Nanodiamonds as sensitive sensors to study tetherin structure and dynamics

纳米金刚石作为敏感传感器来研究系链蛋白结构和动力学

• 批准号: 318290668
• 负责人: Professor Dr. Fedor Jelezko
• 金额: --
• 依托单位: Institut für Molekulare Virologie
• 依托单位国家: 德国
• 项目类别: Priority Programmes
• 财政年份: 2016
• 资助国家: 德国
• 起止时间: 2015-12-31 至 2019-12-31
• 项目状态: 已结题
• 来源: https://gepris.dfg.de/gepris/projekt/318290668?language=en
• 关键词: Nanodiamonds; sensitive; sensors; study; tetherin

Human tetherin blocks virus release and also acts as a pattern recognition receptor to induce NF-kB-dependent antiviral gene expression in HIV-1 infected cells. The ability to restrict virion release is conserved among tetherin orthologues from different species and evolved hundreds of millions of years ago. However, innate viral sensing seems to be an evolutionarily recent activity of tetherin and only human and (to a lesser extent) greater apes tetherin orthologues were reported to act as innate immune sensors, whereas tetherins from monkeys and other species lack this function. Viral sensing involves the phosphorylation of conserved tyrosine residues in the cytoplasmic tails of tetherin dimers but the exact mechanism and the structural requirements for viral sensing by tetherin remain to be determined. Quantum sensors based on nitrogen-vacancy defects (N-V) in nanodiamonds offer great potential to achieve single molecule detection of proteins in their native environment with atomic resolution of ligand binding sites under ambient conditions. Our collaborative project focuses on the application of N-V magnetometry for resolving the virion capturing site of the membrane receptor tetherin with atomic precision and for monitoring tetherin dynamics inside the membrane upon virion binding. Thus, analyses with ND sensors could yield fundamental information regarding the dynamics of HIV-1 binding and signal transduction of this important innate antiviral factor. Overall, it is expected that the implementation of quantum sensing in biology provides radically new insights into the structure and dynamics of challenging biomolecules such as the membrane tetherin in its native environement thus providing the first method that would allow collecting structural information with atomic resolution in a non-invasive fashion under physiological conditions.

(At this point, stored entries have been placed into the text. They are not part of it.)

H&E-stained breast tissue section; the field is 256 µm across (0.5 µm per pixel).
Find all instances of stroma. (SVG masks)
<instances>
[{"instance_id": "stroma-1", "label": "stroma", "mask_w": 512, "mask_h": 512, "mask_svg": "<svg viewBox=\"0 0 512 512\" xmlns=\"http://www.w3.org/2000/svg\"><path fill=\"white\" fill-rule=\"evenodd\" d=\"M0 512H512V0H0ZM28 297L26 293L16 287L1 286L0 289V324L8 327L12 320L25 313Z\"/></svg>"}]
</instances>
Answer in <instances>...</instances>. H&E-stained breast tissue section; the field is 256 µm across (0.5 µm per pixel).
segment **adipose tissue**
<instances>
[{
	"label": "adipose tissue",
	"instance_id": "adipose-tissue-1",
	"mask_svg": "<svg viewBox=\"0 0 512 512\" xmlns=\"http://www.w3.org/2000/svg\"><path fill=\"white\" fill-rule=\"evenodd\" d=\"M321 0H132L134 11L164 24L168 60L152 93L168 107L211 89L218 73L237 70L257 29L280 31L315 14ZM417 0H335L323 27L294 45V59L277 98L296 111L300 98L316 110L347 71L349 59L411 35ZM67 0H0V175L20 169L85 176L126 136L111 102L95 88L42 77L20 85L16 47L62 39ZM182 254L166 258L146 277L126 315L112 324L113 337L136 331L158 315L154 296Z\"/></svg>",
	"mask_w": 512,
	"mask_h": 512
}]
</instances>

人Tetherin可阻断病毒释放，也可作为模式识别受体在HIV-1感染细胞中诱导依赖于NF-kB的抗病毒基因表达。限制病毒粒子释放的能力在不同物种的Tetherin同源基因中是保守的，并在数亿年前进化出来。然而，与生俱来的病毒感知似乎是Tetherin的一种进化新近的活动，只有人类和(在较小程度上)更大的类人猿tetherin同源基因被报道作为先天性免疫传感器，而来自猴子和其他物种的tetherin缺乏这一功能。病毒感知涉及到保守的酪氨酸残基在Tetherin二聚体的细胞质尾巴中的磷酸化，但Tetherin感知病毒的确切机制和结构要求仍有待确定。基于纳米钻石中氮空位缺陷(N-V)的量子传感器具有很大的潜力，可以在环境条件下通过原子分辨配体结合位置来实现对自然环境中蛋白质的单分子检测。我们的合作项目集中在N-V磁测量的应用上，以原子精度解析膜受体Tetherin的病毒粒子捕获位置，并在病毒粒子结合时监测膜内的Tetherin动力学。因此，使用ND传感器的分析可以提供关于HIV-1结合的动力学和这种重要的先天抗病毒因子的信号转导的基本信息。总体而言，预计量子传感在生物学中的实施将为具有挑战性的生物分子(如膜系留在其自然环境中)的结构和动力学提供全新的见解，从而提供第一种方法，允许在生理条件下以非侵入性的方式收集具有原子分辨率的结构信息。